- Exercise prompt
The lines to print are the one containing "totaal 3 bemanningsleden." and every line after it through the end of the entries below. Print them exactly and nothing else.

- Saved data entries
********
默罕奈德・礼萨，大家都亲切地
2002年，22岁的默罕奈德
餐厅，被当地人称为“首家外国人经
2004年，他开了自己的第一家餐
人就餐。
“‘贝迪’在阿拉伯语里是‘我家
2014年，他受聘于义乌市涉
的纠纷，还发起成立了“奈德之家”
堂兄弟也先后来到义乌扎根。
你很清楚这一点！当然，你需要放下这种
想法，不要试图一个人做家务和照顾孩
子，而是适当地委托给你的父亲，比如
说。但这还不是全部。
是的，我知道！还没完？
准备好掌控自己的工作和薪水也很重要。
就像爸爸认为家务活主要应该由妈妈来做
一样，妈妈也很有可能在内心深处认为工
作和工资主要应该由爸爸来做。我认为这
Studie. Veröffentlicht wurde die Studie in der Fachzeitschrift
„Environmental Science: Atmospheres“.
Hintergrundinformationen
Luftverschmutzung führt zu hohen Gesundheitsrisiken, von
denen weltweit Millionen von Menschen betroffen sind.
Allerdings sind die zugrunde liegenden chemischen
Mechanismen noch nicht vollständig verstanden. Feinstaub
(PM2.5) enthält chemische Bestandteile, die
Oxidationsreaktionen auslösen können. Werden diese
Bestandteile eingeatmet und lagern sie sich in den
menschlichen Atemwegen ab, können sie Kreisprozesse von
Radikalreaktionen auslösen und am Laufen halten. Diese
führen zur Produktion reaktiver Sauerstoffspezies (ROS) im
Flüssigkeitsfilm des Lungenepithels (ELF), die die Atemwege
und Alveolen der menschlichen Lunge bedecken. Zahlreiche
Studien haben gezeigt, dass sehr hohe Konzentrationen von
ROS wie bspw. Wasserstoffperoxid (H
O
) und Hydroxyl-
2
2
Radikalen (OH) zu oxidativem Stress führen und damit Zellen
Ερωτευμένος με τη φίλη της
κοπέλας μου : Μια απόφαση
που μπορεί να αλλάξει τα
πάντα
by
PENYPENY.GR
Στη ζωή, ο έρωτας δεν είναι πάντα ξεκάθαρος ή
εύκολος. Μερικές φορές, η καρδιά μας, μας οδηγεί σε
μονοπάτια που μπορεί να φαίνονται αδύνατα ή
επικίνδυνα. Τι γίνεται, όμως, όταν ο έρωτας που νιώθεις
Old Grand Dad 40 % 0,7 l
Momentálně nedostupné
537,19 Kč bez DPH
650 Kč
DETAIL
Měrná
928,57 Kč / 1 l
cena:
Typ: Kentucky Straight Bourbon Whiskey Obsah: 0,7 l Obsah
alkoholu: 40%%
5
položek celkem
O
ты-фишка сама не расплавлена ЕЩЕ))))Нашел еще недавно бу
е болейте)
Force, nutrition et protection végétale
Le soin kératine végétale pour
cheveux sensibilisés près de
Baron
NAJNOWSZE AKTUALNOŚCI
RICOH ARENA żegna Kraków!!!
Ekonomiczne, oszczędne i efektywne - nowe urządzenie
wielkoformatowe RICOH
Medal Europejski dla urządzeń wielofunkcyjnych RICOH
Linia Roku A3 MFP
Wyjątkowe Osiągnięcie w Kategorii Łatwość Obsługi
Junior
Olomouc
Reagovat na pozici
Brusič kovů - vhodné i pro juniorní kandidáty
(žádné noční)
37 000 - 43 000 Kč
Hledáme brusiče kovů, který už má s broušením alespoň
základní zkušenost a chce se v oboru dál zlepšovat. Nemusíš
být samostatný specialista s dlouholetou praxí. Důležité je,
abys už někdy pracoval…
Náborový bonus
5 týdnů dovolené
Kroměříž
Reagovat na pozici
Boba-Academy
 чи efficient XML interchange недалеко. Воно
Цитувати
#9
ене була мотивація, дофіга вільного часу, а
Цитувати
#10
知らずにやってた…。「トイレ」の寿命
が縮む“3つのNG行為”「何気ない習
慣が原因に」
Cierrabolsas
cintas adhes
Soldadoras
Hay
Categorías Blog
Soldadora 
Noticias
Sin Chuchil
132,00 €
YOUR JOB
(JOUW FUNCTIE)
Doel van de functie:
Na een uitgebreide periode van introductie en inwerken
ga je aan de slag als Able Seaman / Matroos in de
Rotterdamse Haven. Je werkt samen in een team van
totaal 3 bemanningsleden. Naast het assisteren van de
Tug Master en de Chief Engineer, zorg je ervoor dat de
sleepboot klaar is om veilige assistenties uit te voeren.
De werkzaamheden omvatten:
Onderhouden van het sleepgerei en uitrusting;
********
- Completed task
totaal 3 bemanningsleden. Naast het assisteren van de
Tug Master en de Chief Engineer, zorg je ervoor dat de
sleepboot klaar is om veilige assistenties uit te voeren.
De werkzaamheden omvatten:
Onderhouden van het sleepgerei en uitrusting;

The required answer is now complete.